松竹創業130周年を記念した2025-26年ラインナップ発表会が1月23日に都内で行われ、倍賞千恵子と木村拓哉が共演する山田洋次…

 本作は、現代の東京を舞台にしたヒューマンドラマ。日本では2023年に公開されたフランス映画『パリタクシー』を原作に、さえない日々を送るタクシー運転手と、その乗客で人生の終活に向かうマダムとの運命的な出会いと奇跡を描くものだ。木村がタクシー運転手を、倍賞がマダムをそれぞれ演じる。このふたりが共演するのは、2004年に公開された『ハウルの動く城』から21年ぶりのこと。しかも実写作品での共演は今回が初である。

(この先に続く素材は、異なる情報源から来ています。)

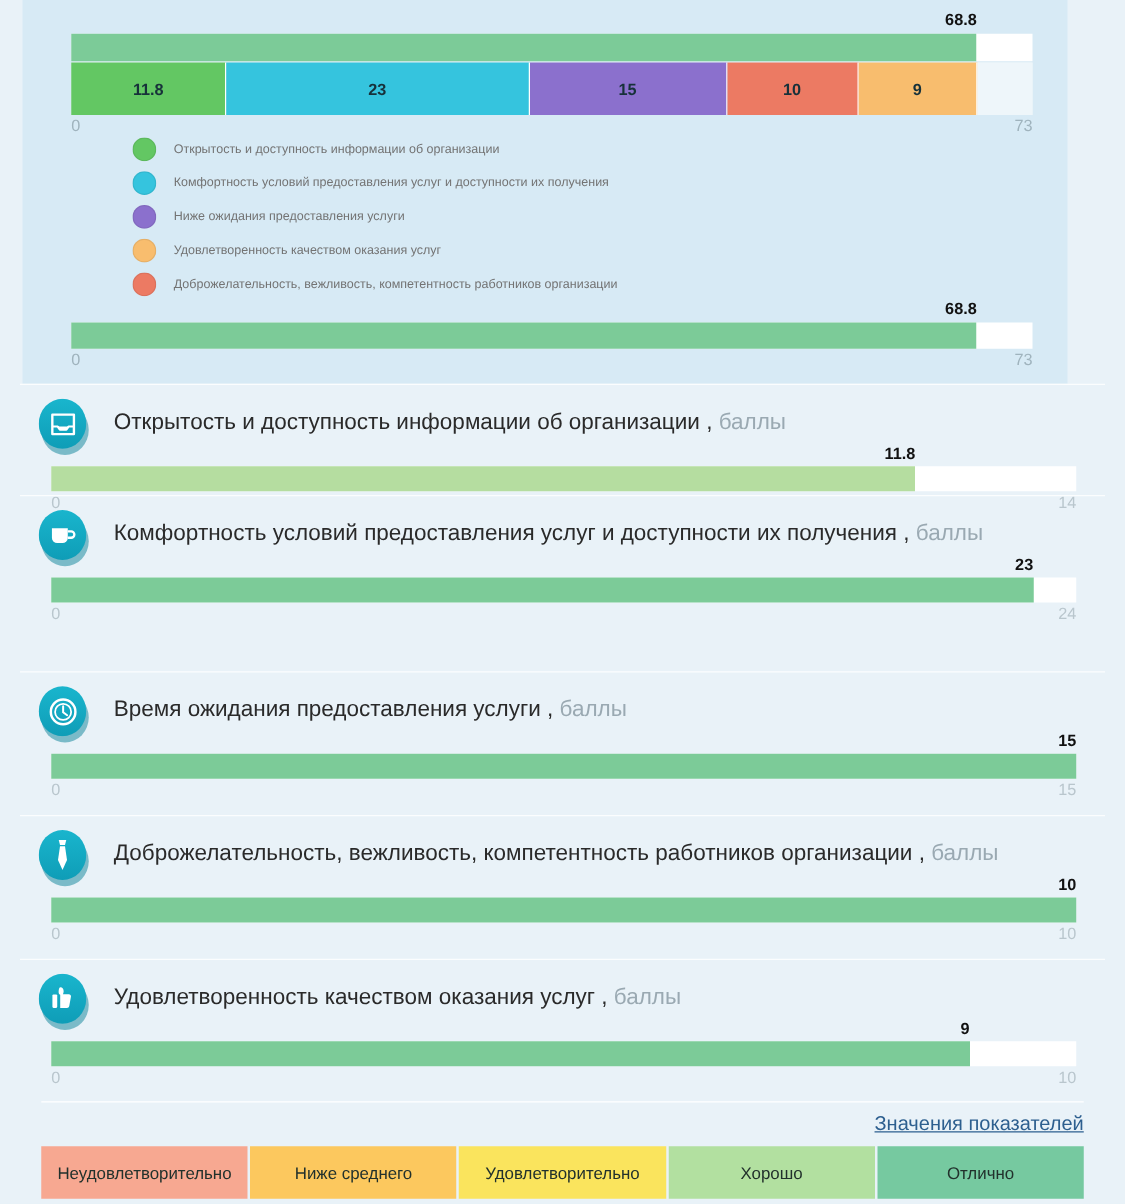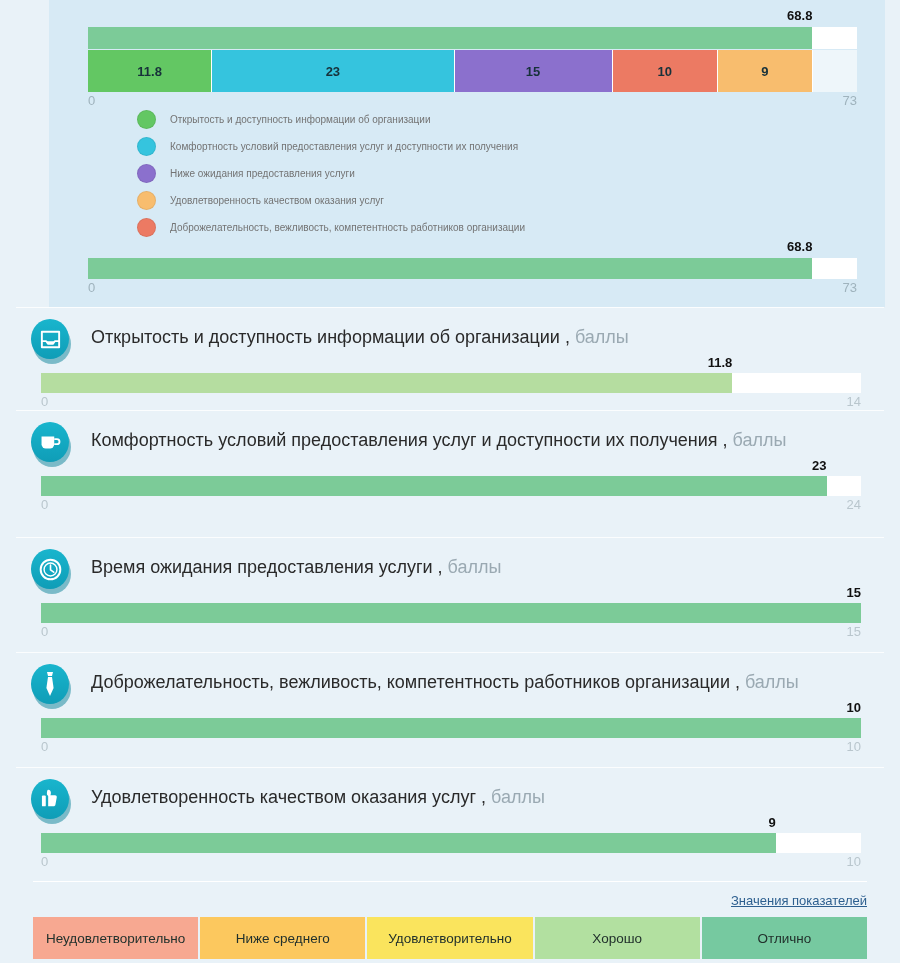--- a/index.html
+++ b/index.html
@@ -7,21 +7,21 @@
     width:900px;height:963px;
     background:#e8f2f7;
     font-family:"Liberation Sans", sans-serif;
     -webkit-font-smoothing:antialiased;
     overflow:hidden;
   }
   .page{position:relative;width:900px;height:963px;background:#e9f2f8;}
 
   
   .summary-panel{
-    position:absolute;left:49px;top:0;width:836px;height:307px;
+    position:absolute;left:18px;top:0;width:836px;height:307px;
     background:#d7eaf5;
   }
   .sum-bar-block{position:absolute;left:39px;top:27px;width:769px;}
   .track{
     position:relative;width:100%;height:22px;background:#ffffff;
     box-sizing:border-box;
   }
   .track .fill{position:absolute;left:0;top:0;height:100%;background:#7ccb98;}
   .val-label{
     position:absolute;top:-19px;font-size:13px;font-weight:bold;color:#111;
@@ -85,21 +85,21 @@
   .sec-bar .axis .lo,.sec-bar .axis .hi{font-size:13px;color:#b9c6cd;}
 
   
   .footer{position:absolute;left:0;right:0;bottom:0;height:82px;}
   .footer::before{
     content:"";position:absolute;left:33px;right:33px;top:0;height:1px;
     background:#ffffff;
   }
   .link-row{position:absolute;right:33px;top:10px;}
   .link-row a{
-    font-size:13px;color:#2d5f8f;text-decoration:underline;cursor:pointer;margin-top:46px;
+    font-size:16px;color:#2d5f8f;text-decoration:underline;cursor:pointer;margin-top:46px;
   }
   .scale{
     position:absolute;left:33px;right:33px;top:36px;height:42px;display:flex;
   }
   .scale-cell{
     flex:1 1 0;height:100%;margin-right:2px;
     display:flex;align-items:center;justify-content:center;
     font-size:13.5px;color:#22312c;
   }
   .scale-cell:last-child{margin-right:0;}
@@ -196,21 +196,21 @@
         <div class="fill" style="width:84.3%;background:#b5dda0"></div>
         <span class="val-label" style="left:84.3%">11.8</span>
       </div>
       <div class="axis">
         <span class="lo">0</span>
         <span class="hi">14</span>
       </div>
     </div>
   </div>
 
-  <div class="section" style="position:absolute;left:0;top:410px;width:900px;">
+  <div class="section" style="position:absolute;left:0;top:396px;width:900px;">
     <div class="icon-wrap">
       <div class="shadow"></div>
       <div class="circle">
         <svg width="22" height="19" viewBox="0 0 26 22" aria-hidden="true">
           <path d="M3 4h15v9a5 5 0 0 1-5 5H8a5 5 0 0 1-5-5z" fill="#ffffff"></path>
           <path d="M18 7h3.2a3 3 0 0 1 0 6H18" fill="none" stroke="#ffffff" stroke-width="2.2"></path>
         </svg>
       </div>
     </div>
     <div class="sec-title">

 『ハウルの動く城』といえば、平成中期に誕生した言わずと知れた名作中の名作だ。同作で倍賞は主人公・ソフィーの声を、木村はソフィーの相手役でタイトルロールのハウルの声を、それぞれ演じた。いまでも目を閉じればすぐに、ソフィーとハウルの明るくにぎやかなやり取りを思い出すことができる。ふたりのあの声が、頭の中で反響する。これは私だけではないだろう。そんな声の主である倍賞と木村が、21年もの時を経て今度はまったく違う関係性で再会するわけだ。それも、『TOKYOタクシー』が描くのはファンタジックな世界ではなく、このシビアな現実世界である。このような世界でふたりの人生は、いったいどのように交差するのだろうか。

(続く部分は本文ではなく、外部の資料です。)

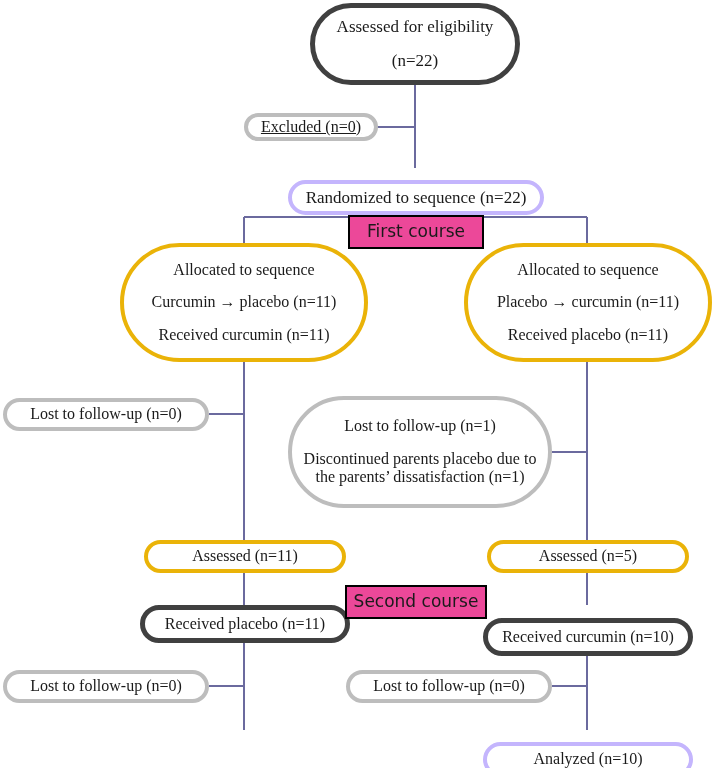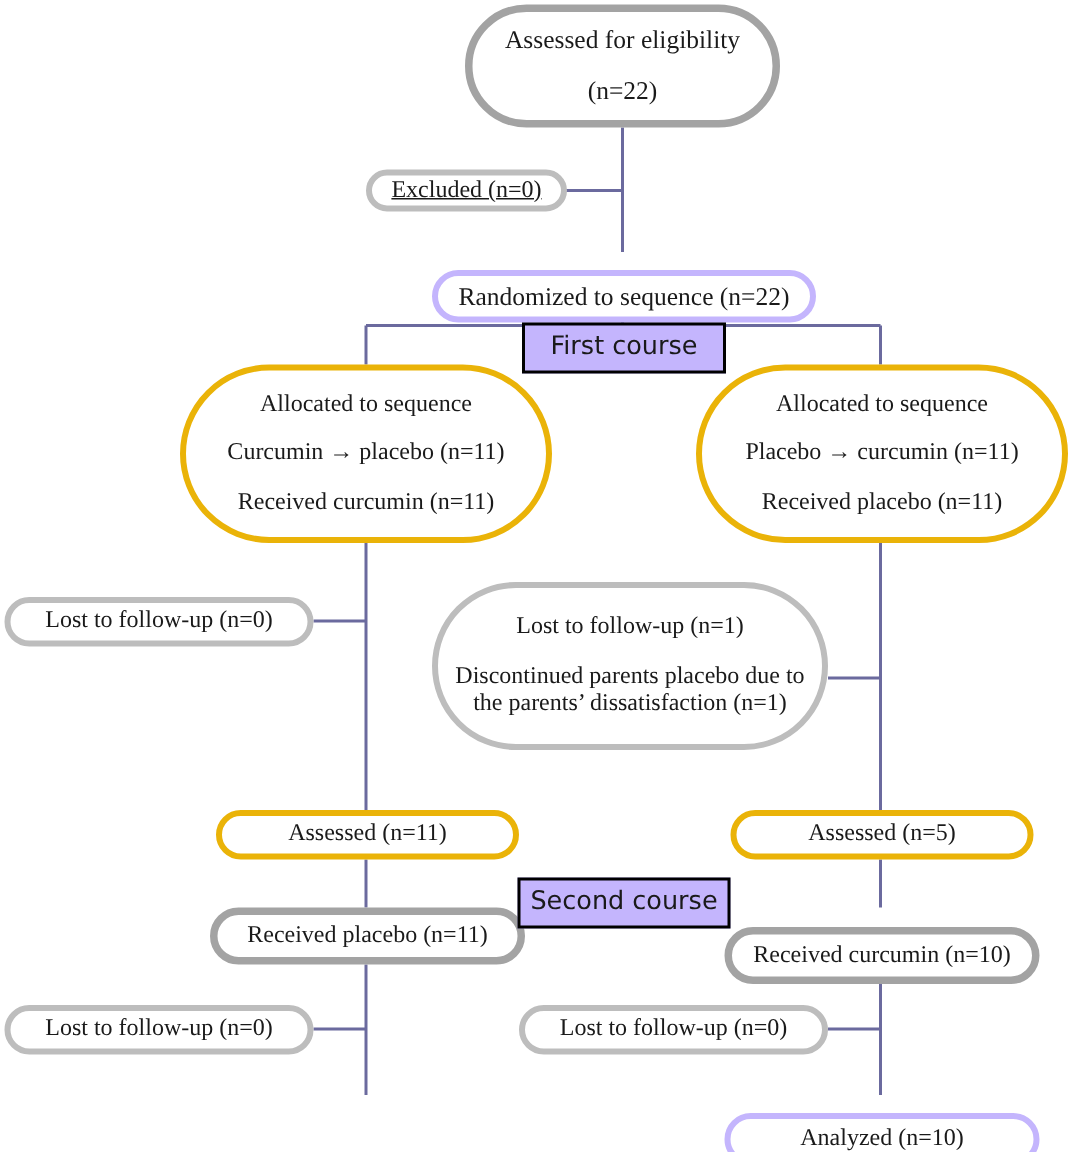--- a/index.html
+++ b/index.html
@@ -36,28 +36,28 @@
     z-index: 3;
   }
   .node .ln {
     display: block;
     line-height: 1.15;
     white-space: nowrap;
   }
   .pill {
     border-radius: 999px;
   }
-  .red    { border: 5px solid #a3a3a3; align-items: center; }
+  .red    { border: 5px solid #404040; align-items: center; }
   .teal   { border: 4px solid #c4b5fd; margin-top: 12px; }
   .olive  { border: 4px solid #eab308; }
   .gray   { border: 4px solid #bdbdbd; }
   .course-box {
     border: 2px solid #000000;
     border-radius: 0;
-    background: #c4b5fd;
+    background: #ec4899;
     font-family: "DejaVu Sans", sans-serif;
     z-index: 6;
   }
   .f17 { font-size: 17px; }
   .f16 { font-size: 16px; }
   .gap6 { height: 14px; }
 </style>
 </head>
 <body>
 
@@ -125,21 +125,21 @@
     <span class="gap6"></span>
     <span class="ln">Placebo → curcumin (n=11)</span>
     <span class="gap6"></span>
     <span class="ln">Received placebo (n=11)</span>
   </div>
 
   <div class="node pill gray f16" style="left:3px; top:398px; width:206px; height:33px;">
     <span class="ln">Lost to follow-up (n=0)</span>
   </div>
 
-  <div class="node pill gray f16" style="left:288px; top:388px; width:264px; height:112px;">
+  <div class="node pill gray f16" style="left:288px; top:396px; width:264px; height:112px;">
     <span class="ln">Lost to follow-up (n=1)</span>
     <span class="gap6"></span>
     <span class="ln">Discontinued parents placebo due to</span>
     <span class="ln">the parents’ dissatisfaction (n=1)</span>
   </div>
 
   <div class="node pill olive f16" style="left:144px; top:540px; width:202px; height:33px;">
     <span class="ln">Assessed (n=11)</span>
   </div>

 物語のあらすじとしては次のようなもの。ある日、タクシー運転手の宇佐美浩二(木村拓哉)は、高野すみれ(倍賞千恵子)という85歳の女性を東京の柴又から神奈川の葉山にある高齢者施設まで送ることになる。その道中、すみれは浩二にいくつかの寄り道を依頼。やがて心を許したすみれは、自らの壮絶な過去を語りはじめるーー。この物語に木村はどのように挑むのだろうか。